* Tasks to perform *
**1)** In the passage on the maṇḍala of the five jinas, write out the part that opens with the words containing "The basic form" and closes with "wisdom of all-accomplishing.".
**2)** Answer these questions about the passage on the maṇḍala of the five jinas:
(a) What does the Tibetan term rgyal.ba mean?
(b) Which element does Amoghasiddhi represent?
(c) What transmutation is the maṇḍala a blueprint for?

* Text passage *
---*---

Maṇḍala of the Five Jinas or Tathāgatas. A basic type for Buddhist maṇḍalas, the maṇḍala of the five jinas (Tib., rgyal.ba, ‘eminent ones’) is a representation of the psyche and the world in fivefold symbolism.

The basic form of this maṇḍala consists in the five jinas who have each become assigned a series of qualities as follows:(i) Vairocana, white, in the centre, represents the element ether, the skandha of consciousness, the ignorance of delusion and the wisdom of the dharmadhātu; (ii) Akṣobhya, blue, in the east, represents the element water, the skandha of form, the ignorance of hatred and the mirror-like wisdom; (iii) Ratnasambhava, yellow, in the south, represents the element earth, the skandha of feeling, the ignorance of arrogance and the wisdom of equality; (iv) Amitābha, red, in the west, represents the element fire, the skandha of perception, the ignorance of craving and the wisdom of all-knowing; (v) Amoghasiddhi, green, in the north, represents the element air, the skandha of volition, the ignorance of jealousy and the wisdom of all-accomplishing.

Whether the maṇḍala or other forms of intentional meditation are used, it is never simply a symbolic representation, but a blueprint accompanying Tantric instructions for the effective transmutation of the mundane personality into Buddhahood.

---*---

(Excerpt from a dataset)
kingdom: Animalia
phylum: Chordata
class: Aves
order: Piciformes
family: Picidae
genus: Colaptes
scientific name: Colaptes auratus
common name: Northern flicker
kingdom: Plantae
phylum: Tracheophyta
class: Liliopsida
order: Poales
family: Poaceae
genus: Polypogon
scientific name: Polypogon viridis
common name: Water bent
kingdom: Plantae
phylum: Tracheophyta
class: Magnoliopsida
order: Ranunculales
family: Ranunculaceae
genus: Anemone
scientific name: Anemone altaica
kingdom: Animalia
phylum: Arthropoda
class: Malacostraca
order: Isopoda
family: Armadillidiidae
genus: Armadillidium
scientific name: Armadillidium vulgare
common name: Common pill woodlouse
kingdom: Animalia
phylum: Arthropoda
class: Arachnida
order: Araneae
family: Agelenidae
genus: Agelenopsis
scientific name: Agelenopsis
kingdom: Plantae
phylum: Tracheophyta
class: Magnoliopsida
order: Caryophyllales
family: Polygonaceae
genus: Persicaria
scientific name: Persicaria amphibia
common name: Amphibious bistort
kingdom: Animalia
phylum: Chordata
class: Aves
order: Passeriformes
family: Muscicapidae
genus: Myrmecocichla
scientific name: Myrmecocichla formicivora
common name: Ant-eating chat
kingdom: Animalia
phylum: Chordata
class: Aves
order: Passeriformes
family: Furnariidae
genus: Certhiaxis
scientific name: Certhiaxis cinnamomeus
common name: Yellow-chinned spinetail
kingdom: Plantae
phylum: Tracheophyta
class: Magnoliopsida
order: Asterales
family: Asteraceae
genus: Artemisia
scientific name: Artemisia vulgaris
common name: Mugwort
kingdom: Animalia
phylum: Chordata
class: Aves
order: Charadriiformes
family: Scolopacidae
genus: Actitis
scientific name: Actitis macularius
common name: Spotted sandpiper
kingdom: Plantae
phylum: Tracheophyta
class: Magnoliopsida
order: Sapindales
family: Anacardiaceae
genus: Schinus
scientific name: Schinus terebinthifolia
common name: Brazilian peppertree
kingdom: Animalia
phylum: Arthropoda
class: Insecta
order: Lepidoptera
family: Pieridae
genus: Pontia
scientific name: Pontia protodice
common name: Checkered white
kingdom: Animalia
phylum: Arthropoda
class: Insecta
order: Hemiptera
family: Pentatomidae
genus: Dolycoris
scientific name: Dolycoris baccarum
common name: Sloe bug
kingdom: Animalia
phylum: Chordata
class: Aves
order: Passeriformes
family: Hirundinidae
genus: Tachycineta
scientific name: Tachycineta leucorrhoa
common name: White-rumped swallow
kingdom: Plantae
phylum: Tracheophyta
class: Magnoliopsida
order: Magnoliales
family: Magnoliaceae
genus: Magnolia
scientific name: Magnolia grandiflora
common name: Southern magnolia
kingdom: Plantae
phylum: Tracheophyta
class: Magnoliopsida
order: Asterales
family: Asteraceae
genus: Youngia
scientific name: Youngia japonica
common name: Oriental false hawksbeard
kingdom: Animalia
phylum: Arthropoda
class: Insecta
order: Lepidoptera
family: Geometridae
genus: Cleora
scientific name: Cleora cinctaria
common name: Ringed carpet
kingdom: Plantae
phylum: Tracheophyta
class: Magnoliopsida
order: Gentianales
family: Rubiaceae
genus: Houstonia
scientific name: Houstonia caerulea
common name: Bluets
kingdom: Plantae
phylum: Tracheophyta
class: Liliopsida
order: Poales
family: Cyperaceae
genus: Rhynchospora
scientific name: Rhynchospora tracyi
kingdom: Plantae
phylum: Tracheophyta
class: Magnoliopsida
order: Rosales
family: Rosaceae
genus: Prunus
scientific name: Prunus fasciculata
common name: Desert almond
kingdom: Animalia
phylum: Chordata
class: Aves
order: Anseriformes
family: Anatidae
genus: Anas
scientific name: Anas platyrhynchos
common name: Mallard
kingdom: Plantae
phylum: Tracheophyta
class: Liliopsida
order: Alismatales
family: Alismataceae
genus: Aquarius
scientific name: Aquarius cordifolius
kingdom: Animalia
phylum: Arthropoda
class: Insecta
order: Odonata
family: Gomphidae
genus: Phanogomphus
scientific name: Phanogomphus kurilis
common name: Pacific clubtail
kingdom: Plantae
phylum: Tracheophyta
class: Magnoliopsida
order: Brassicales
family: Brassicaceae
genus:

---*---

* Solution set *
**1)**
The basic form of this maṇḍala consists in the five jinas who have each become assigned a series of qualities as follows:(i) Vairocana, white, in the centre, represents the element ether, the skandha of consciousness, the ignorance of delusion and the wisdom of the dharmadhātu; (ii) Akṣobhya, blue, in the east, represents the element water, the skandha of form, the ignorance of hatred and the mirror-like wisdom; (iii) Ratnasambhava, yellow, in the south, represents the element earth, the skandha of feeling, the ignorance of arrogance and the wisdom of equality; (iv) Amitābha, red, in the west, represents the element fire, the skandha of perception, the ignorance of craving and the wisdom of all-knowing; (v) Amoghasiddhi, green, in the north, represents the element air, the skandha of volition, the ignorance of jealousy and the wisdom of all-accomplishing.

**2)**
(a) 'Eminent ones.'
(b) Air.
(c) The effective transmutation of the mundane personality into Buddhahood.